Additive manufacturing, also known as 3D printing, composite materials and machine learning have already brought a new industrial revolution to private industry, according to Dr. Alexis L. Ross, a deputy assistant Army secretary for strategy and acquisition reform.
“This is a significant step forward in manufacturing and design,” Ross said, recalling one of the times she visited an Army vendor’s facilities where they were developing composite materials.
“An interesting composite material where they were taking silicon and metal and essentially fusing it together,” she said. “And that silicon-metal composite ends up being flexible, light weight, resilient, heat resistant … it’s got these combinations of great physical properties.”
This technology is already available today in the civilian world.

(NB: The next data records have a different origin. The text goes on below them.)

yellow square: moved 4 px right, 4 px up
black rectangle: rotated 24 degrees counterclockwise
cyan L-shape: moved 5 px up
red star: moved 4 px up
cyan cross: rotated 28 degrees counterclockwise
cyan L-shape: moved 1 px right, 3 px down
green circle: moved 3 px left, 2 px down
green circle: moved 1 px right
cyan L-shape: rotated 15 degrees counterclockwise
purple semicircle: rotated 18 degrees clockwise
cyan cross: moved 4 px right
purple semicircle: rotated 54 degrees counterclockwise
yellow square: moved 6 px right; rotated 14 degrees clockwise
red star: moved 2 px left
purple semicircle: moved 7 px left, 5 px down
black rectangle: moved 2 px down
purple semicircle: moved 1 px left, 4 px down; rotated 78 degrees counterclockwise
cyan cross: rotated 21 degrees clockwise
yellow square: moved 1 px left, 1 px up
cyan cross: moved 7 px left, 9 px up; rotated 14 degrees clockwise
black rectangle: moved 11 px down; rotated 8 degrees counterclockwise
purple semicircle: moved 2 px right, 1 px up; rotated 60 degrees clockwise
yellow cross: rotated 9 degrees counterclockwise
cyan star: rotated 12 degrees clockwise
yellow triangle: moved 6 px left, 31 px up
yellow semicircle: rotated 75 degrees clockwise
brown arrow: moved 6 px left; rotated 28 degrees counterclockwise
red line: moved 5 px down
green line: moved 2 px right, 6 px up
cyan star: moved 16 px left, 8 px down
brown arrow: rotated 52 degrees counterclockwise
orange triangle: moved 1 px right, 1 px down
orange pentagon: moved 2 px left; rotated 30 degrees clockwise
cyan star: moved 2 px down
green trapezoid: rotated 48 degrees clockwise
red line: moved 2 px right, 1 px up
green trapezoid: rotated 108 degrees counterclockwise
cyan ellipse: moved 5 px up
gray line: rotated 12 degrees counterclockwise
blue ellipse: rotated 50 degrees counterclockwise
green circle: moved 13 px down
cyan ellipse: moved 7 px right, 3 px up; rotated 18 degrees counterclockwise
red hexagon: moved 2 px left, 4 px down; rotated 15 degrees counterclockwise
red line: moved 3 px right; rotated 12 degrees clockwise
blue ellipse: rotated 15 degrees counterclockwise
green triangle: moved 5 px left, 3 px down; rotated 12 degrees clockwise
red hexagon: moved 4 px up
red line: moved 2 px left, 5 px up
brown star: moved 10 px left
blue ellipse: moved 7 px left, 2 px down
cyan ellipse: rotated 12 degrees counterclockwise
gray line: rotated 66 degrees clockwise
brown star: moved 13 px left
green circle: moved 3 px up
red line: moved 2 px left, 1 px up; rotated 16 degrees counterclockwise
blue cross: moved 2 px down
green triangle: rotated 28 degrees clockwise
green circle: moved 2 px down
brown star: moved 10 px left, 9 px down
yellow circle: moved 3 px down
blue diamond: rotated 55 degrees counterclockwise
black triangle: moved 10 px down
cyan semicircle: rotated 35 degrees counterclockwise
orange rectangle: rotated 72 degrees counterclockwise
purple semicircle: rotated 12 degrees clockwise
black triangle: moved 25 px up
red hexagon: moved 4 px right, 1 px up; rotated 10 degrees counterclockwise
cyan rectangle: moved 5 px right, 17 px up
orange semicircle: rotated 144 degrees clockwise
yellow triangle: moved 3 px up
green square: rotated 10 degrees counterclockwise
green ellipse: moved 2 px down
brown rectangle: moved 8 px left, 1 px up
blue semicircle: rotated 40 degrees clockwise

A Boeing 737 flying commercially can have parts throughout the airframe that are 3D printed.
Other services, like the Air Force, are already doing this as well.
If private industry and the Air Force can put 3D-printed parts into their aircraft, “why can’t we put that on a ground combat vehicle?” McCarthy said.
So what does it mean for brigade combat teams?
Army leaders hope advanced manufacturing will have two key benefits.
First, it’s expected to reduce the cost of equipment and parts: “If you can produce them much faster, and have them on hand, you can reduce costs because you can be lighter,” McCarthy said.
Second, the technology could significantly enhance the Army’s logistics train, helping its forces fight further away from the U.S. industrial base.
“If you had an expeditionary capability, for example, to print parts, you’d be able to extend the range of a brigade combat team,” McCarthy said. “Their ability to replace parts quickly, doing it within hours, as supposed to weeks. … There’s an immediate return where you can put it in to tactical formations.”
The effort could also help increase operational rates for legacy equipment by shortening the supply chain back to the manufacturer, which may or may not have the right spare parts immediately available.
Those parts, thanks to things like composite materials, could also weigh substantially less.
“A key principle in manufacturing weapons systems is how do you find ways to reduce the weight of the weapon system so it is faster and it can carry more weapons or avionics payloads, because you reduced the weight of parts,” McCarthy said.
Moving forward on advanced manufacturing is necessary to keep pace with the United States’ peer adversaries, namely China, according to Ross.
“China has been investing significantly,” she said. “They’re predicted to be the largest user of robotics in production by the year 2025. They just bought 400,000 3D-printers and they’re putting them in every elementary school in the next two years.
“If we don’t start taking action, we will fall behind and we need to catch up,” she added.